• [Requirement]: Return the full set of entries below exactly, leaving every image out.

• [Information provided]:
###

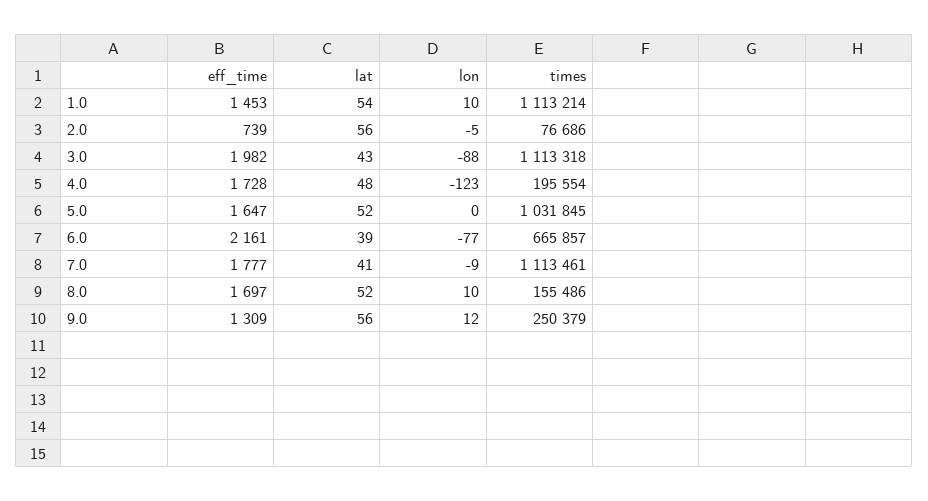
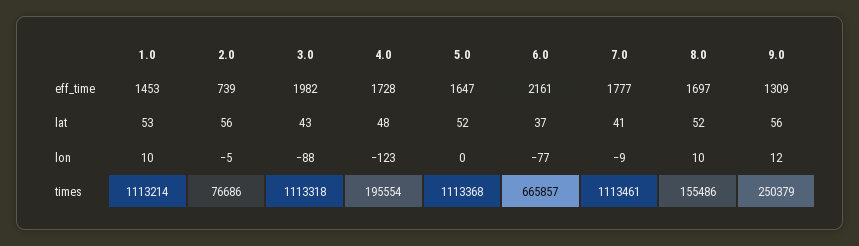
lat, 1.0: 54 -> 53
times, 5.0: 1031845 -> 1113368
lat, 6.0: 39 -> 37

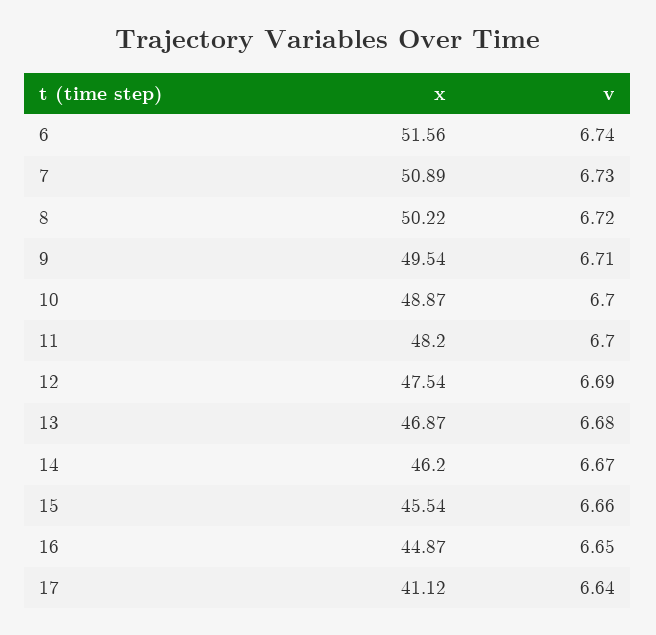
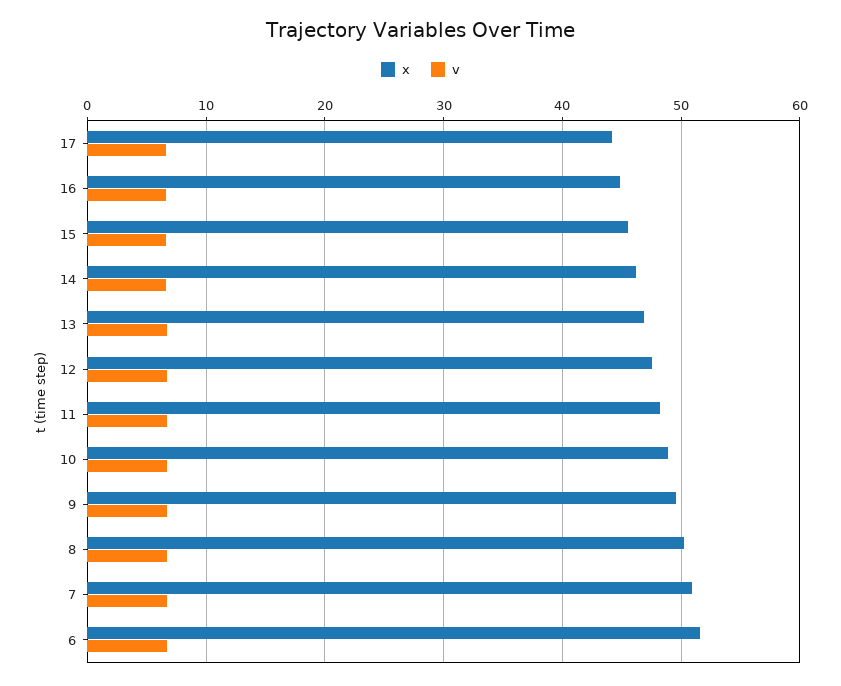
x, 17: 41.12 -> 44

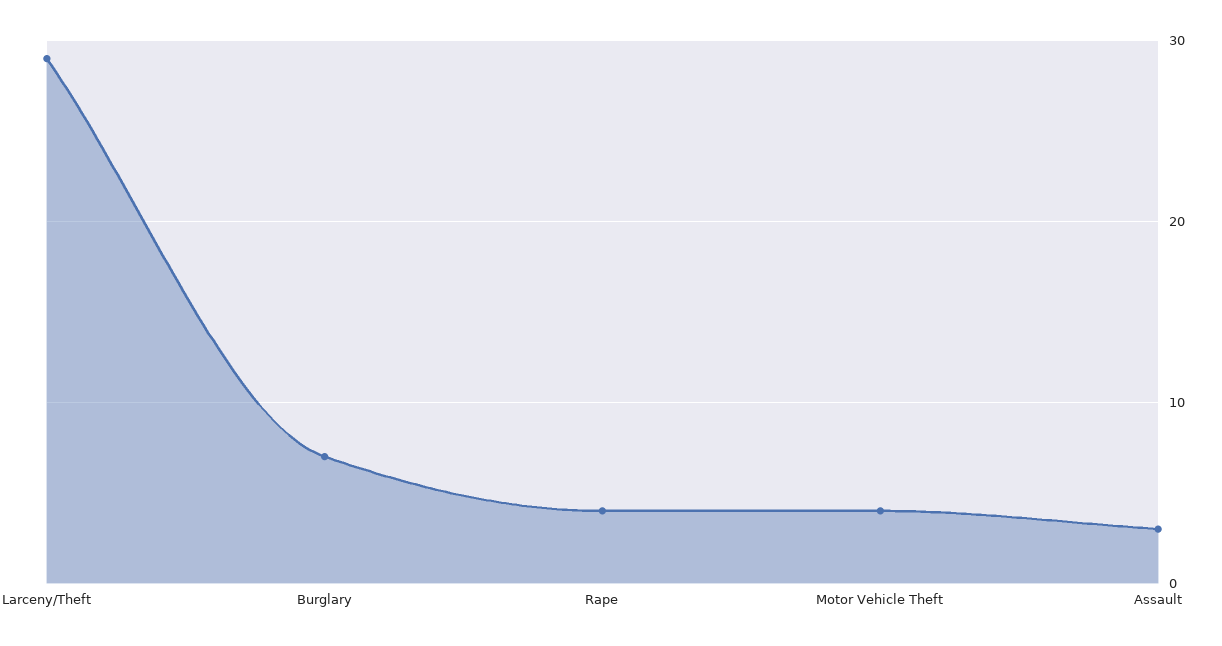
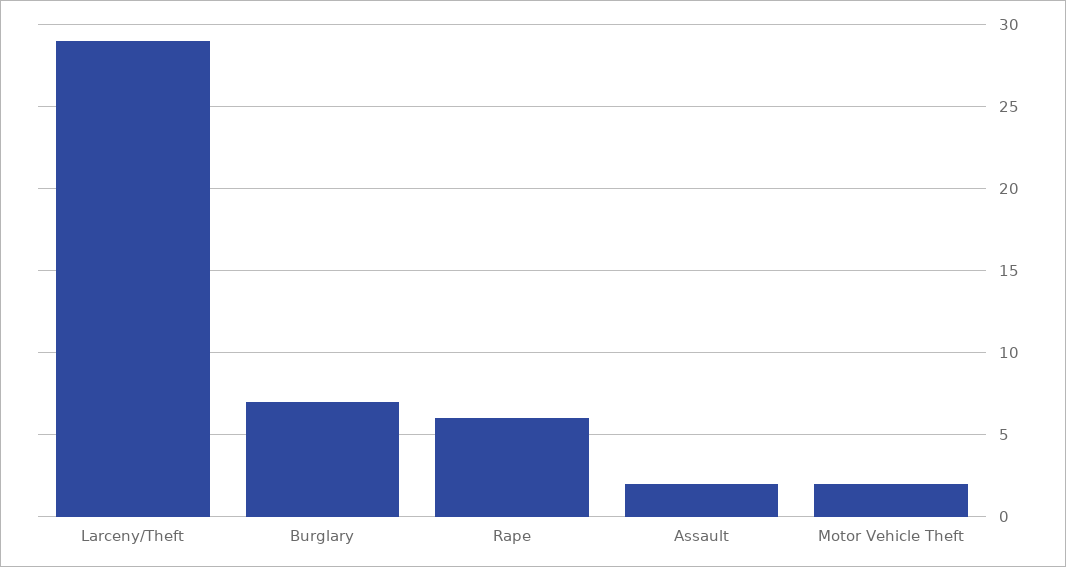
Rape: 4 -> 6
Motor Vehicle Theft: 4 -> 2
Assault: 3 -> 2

###

• [Output of the exercise]:
lat, 1.0: 54 -> 53
times, 5.0: 1031845 -> 1113368
lat, 6.0: 39 -> 37

x, 17: 41.12 -> 44

Rape: 4 -> 6
Motor Vehicle Theft: 4 -> 2
Assault: 3 -> 2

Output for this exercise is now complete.